楊氏柔聲與杜雲蘿道:“我琢磨着,等坐穩了之後,再給京中去信。”
杜雲蘿抿住了脣,半晌緩緩道:“您是怕……”
“你剛剛兩個月,到三個月的時候去信,等京中收到,再琢磨琢磨,這十月懷胎都過了一半了,無論那邊動什麼主意,等京裏的人手到了嶺東,你也離臨盆不遠了。”楊氏細細分析給她聽。
杜雲蘿心中一暖,朝楊氏笑了。
楊氏這是把責任都攬在了肩膀上,杜雲蘿感激楊氏的這份心。
不急着往京中報信,但杜雲蘿迫切想讓穆連瀟知道。
待送走了楊氏和顏氏,杜雲蘿尋了九溪來。
九溪已經聽說了,進來之後就咧着嘴給杜雲蘿行了個大禮道喜。
杜雲蘿咯咯直笑:“去山峪關跟世子報一聲。”
九溪連連點頭:“夫人放心,奴才馬上就出發,爺知道了,肯定樂壞了。

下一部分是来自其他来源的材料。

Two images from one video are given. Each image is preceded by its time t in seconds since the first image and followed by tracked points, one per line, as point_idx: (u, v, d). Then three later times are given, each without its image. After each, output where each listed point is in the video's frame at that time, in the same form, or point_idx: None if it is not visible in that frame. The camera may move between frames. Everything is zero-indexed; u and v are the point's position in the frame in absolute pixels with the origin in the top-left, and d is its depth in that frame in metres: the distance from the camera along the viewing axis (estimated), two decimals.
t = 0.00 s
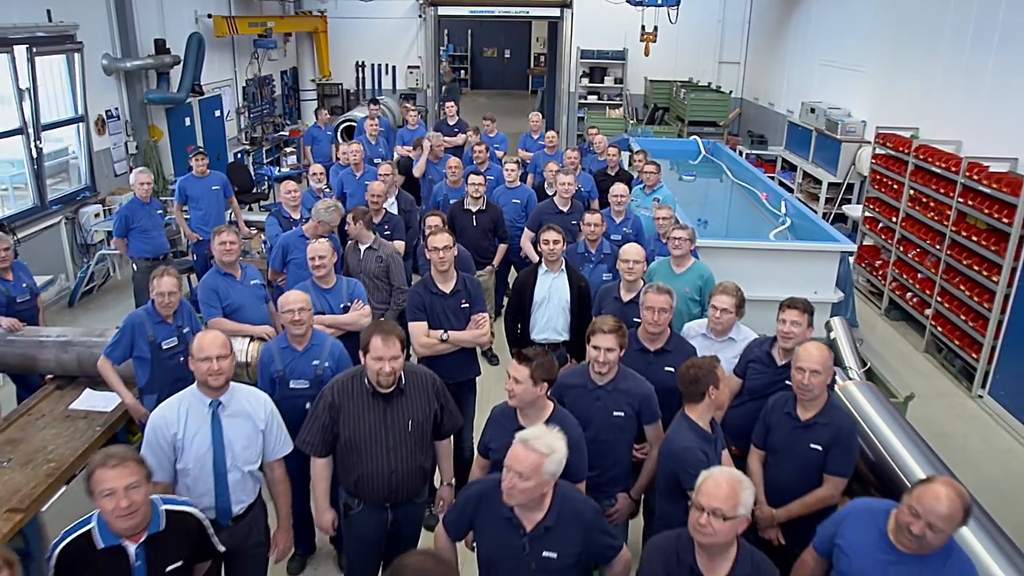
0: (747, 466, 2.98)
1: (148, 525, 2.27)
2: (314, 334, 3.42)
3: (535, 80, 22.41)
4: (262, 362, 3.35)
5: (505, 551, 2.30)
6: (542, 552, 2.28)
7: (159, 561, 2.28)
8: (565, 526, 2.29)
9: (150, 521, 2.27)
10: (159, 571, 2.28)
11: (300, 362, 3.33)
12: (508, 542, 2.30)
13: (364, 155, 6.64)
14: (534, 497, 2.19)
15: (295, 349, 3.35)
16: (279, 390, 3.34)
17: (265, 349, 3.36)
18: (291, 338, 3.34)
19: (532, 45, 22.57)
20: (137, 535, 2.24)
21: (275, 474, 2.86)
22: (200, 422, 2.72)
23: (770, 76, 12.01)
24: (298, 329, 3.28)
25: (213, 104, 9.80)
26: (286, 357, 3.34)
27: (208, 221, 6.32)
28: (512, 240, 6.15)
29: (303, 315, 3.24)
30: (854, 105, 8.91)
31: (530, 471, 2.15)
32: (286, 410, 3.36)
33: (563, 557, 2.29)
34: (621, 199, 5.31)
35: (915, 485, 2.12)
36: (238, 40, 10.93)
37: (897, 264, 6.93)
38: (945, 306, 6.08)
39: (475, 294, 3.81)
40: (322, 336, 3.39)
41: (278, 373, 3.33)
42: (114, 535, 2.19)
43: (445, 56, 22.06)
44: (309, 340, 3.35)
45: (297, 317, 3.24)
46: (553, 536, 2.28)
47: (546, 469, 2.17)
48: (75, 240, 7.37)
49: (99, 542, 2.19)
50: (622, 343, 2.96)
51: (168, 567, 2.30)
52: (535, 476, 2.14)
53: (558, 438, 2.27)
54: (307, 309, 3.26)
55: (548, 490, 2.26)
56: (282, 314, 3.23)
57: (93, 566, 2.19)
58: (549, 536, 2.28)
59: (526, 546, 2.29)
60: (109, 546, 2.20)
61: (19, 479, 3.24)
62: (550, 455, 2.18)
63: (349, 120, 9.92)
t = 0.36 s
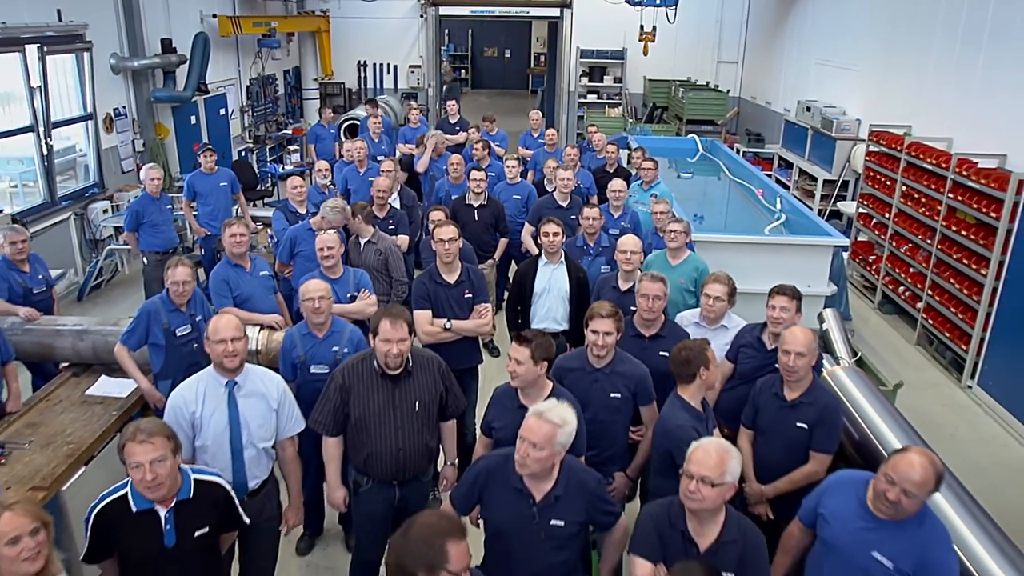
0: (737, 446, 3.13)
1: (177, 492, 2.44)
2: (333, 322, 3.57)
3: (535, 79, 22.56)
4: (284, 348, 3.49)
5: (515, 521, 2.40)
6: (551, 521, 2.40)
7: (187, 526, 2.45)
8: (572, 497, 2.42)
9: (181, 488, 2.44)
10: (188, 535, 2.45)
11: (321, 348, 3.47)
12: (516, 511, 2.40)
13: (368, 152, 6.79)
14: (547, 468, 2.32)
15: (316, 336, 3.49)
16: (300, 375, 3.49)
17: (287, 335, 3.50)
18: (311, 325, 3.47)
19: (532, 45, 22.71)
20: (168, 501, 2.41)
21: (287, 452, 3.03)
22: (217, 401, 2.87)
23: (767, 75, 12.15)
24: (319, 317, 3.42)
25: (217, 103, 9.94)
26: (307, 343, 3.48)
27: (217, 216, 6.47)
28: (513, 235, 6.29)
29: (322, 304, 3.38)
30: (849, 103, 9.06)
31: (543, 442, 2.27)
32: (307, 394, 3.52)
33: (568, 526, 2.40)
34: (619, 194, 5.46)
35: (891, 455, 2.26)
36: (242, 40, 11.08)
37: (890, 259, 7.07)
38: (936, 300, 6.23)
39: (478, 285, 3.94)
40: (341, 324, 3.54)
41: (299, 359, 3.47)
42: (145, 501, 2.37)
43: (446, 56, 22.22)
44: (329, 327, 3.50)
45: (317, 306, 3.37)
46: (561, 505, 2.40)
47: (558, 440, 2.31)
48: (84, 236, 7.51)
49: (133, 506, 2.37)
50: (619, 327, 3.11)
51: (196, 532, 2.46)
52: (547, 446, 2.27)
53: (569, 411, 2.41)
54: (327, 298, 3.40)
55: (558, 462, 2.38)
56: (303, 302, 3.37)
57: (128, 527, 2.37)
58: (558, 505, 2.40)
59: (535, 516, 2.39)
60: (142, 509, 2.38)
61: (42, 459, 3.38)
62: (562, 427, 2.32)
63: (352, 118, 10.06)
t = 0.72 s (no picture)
0: (728, 427, 3.26)
1: (178, 469, 2.47)
2: (350, 311, 3.70)
3: (535, 79, 22.72)
4: (301, 335, 3.63)
5: (520, 492, 2.53)
6: (554, 492, 2.53)
7: (188, 502, 2.48)
8: (574, 470, 2.55)
9: (180, 467, 2.46)
10: (189, 512, 2.48)
11: (338, 336, 3.62)
12: (522, 483, 2.54)
13: (371, 149, 6.93)
14: (551, 440, 2.45)
15: (333, 324, 3.63)
16: (317, 361, 3.63)
17: (305, 322, 3.63)
18: (330, 312, 3.62)
19: (532, 45, 22.84)
20: (168, 478, 2.43)
21: (297, 431, 3.17)
22: (232, 382, 3.01)
23: (765, 74, 12.31)
24: (337, 306, 3.55)
25: (222, 102, 10.09)
26: (324, 330, 3.62)
27: (224, 211, 6.62)
28: (514, 230, 6.44)
29: (341, 293, 3.52)
30: (844, 102, 9.21)
31: (547, 416, 2.40)
32: (322, 378, 3.66)
33: (570, 497, 2.54)
34: (618, 189, 5.60)
35: (870, 428, 2.40)
36: (246, 39, 11.24)
37: (883, 254, 7.22)
38: (927, 293, 6.38)
39: (482, 276, 4.08)
40: (358, 312, 3.67)
41: (316, 346, 3.61)
42: (147, 480, 2.40)
43: (446, 55, 22.37)
44: (346, 316, 3.63)
45: (336, 295, 3.51)
46: (564, 478, 2.53)
47: (562, 415, 2.43)
48: (92, 232, 7.66)
49: (135, 484, 2.40)
50: (616, 313, 3.25)
51: (197, 508, 2.49)
52: (551, 420, 2.40)
53: (573, 388, 2.53)
54: (344, 288, 3.54)
55: (562, 437, 2.51)
56: (323, 291, 3.51)
57: (132, 505, 2.40)
58: (561, 478, 2.53)
59: (539, 487, 2.53)
60: (145, 488, 2.41)
61: (62, 441, 3.52)
62: (566, 402, 2.45)
63: (355, 116, 10.20)
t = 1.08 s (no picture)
0: (721, 408, 3.43)
1: (186, 447, 2.57)
2: (359, 300, 3.84)
3: (535, 78, 22.89)
4: (311, 323, 3.77)
5: (522, 468, 2.67)
6: (553, 468, 2.66)
7: (196, 477, 2.57)
8: (573, 447, 2.67)
9: (188, 443, 2.57)
10: (197, 486, 2.58)
11: (347, 323, 3.76)
12: (524, 458, 2.67)
13: (375, 146, 7.08)
14: (551, 418, 2.57)
15: (342, 312, 3.77)
16: (326, 347, 3.78)
17: (315, 310, 3.78)
18: (339, 301, 3.75)
19: (532, 44, 22.96)
20: (177, 455, 2.54)
21: (307, 414, 3.30)
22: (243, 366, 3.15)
23: (763, 74, 12.45)
24: (346, 294, 3.69)
25: (227, 100, 10.24)
26: (334, 318, 3.76)
27: (230, 207, 6.76)
28: (515, 225, 6.58)
29: (350, 282, 3.65)
30: (840, 101, 9.35)
31: (547, 394, 2.52)
32: (330, 364, 3.81)
33: (569, 472, 2.67)
34: (616, 185, 5.74)
35: (852, 404, 2.54)
36: (250, 39, 11.39)
37: (877, 249, 7.36)
38: (919, 287, 6.52)
39: (485, 267, 4.22)
40: (367, 302, 3.81)
41: (326, 333, 3.76)
42: (157, 457, 2.50)
43: (447, 55, 22.52)
44: (355, 304, 3.77)
45: (345, 284, 3.65)
46: (563, 454, 2.66)
47: (563, 394, 2.55)
48: (100, 228, 7.81)
49: (146, 461, 2.51)
50: (613, 300, 3.39)
51: (205, 483, 2.59)
52: (552, 398, 2.52)
53: (574, 368, 2.66)
54: (354, 277, 3.67)
55: (562, 415, 2.64)
56: (333, 280, 3.65)
57: (143, 482, 2.52)
58: (560, 454, 2.66)
59: (539, 463, 2.66)
60: (155, 464, 2.51)
61: (80, 424, 3.65)
62: (567, 382, 2.56)
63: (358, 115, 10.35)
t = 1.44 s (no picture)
0: (714, 392, 3.58)
1: (214, 421, 2.72)
2: (360, 289, 3.98)
3: (535, 77, 23.03)
4: (314, 311, 3.91)
5: (525, 443, 2.81)
6: (555, 444, 2.80)
7: (224, 450, 2.72)
8: (574, 424, 2.81)
9: (217, 418, 2.71)
10: (224, 459, 2.73)
11: (348, 312, 3.90)
12: (527, 434, 2.82)
13: (378, 144, 7.22)
14: (553, 396, 2.71)
15: (344, 300, 3.91)
16: (327, 334, 3.92)
17: (318, 299, 3.92)
18: (341, 290, 3.89)
19: (532, 44, 23.08)
20: (207, 428, 2.69)
21: (315, 398, 3.43)
22: (255, 350, 3.29)
23: (761, 73, 12.60)
24: (348, 283, 3.83)
25: (232, 99, 10.39)
26: (336, 307, 3.90)
27: (237, 203, 6.90)
28: (516, 220, 6.73)
29: (353, 271, 3.79)
30: (835, 99, 9.49)
31: (550, 371, 2.66)
32: (333, 351, 3.94)
33: (570, 448, 2.82)
34: (614, 181, 5.88)
35: (836, 383, 2.68)
36: (254, 39, 11.54)
37: (871, 244, 7.50)
38: (911, 281, 6.67)
39: (487, 258, 4.37)
40: (367, 291, 3.95)
41: (327, 321, 3.90)
42: (188, 430, 2.65)
43: (448, 55, 22.66)
44: (356, 293, 3.91)
45: (348, 273, 3.79)
46: (564, 430, 2.80)
47: (564, 372, 2.69)
48: (108, 224, 7.95)
49: (177, 433, 2.66)
50: (610, 288, 3.54)
51: (232, 456, 2.74)
52: (553, 376, 2.65)
53: (574, 349, 2.80)
54: (355, 267, 3.82)
55: (563, 393, 2.78)
56: (336, 269, 3.79)
57: (174, 452, 2.66)
58: (561, 431, 2.80)
59: (541, 438, 2.80)
60: (185, 436, 2.66)
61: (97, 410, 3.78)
62: (568, 361, 2.71)
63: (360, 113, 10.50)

”
杜雲蘿莞爾。
她懷孕了,就是幾家歡樂幾家愁。
穆連瀟高興,而二房那裏肯定是不高興的。
不高興也拿她沒辦法,練氏的手一時半會兒還伸不到嶺東來。
九溪正要退出去,杜雲蘿心思一動,吩咐他道:“若世子要往京裏報信,就跟他說,我已經報了,讓他只管放心。”
九溪前腳剛走,後腳錦蕊就端了湯藥過來。
“您放心,錦嵐又跑了兩家藥行,確定了藥方是安胎藥。”錦蕊道。
杜雲蘿仰頭飲了,又含了一口蜜煎。
嘴裏苦味散去,留下甜甜味道,杜雲蘿不由勾起了脣,笑了。
“嘗着不夠甜。”杜雲蘿嘀咕着。
她的心情,可比這蜜煎甜多了。
兩世爲人,終於懷上了屬於她和穆連瀟的孩子。
即便月份還淺,還感受不到孩子的存在,但杜雲蘿的心中已經歡喜極了甜蜜極了。
她靠着秋香色繡金錢蟒的引枕,眯着眼睛想,穆連瀟知道的時候,會有多高興呢。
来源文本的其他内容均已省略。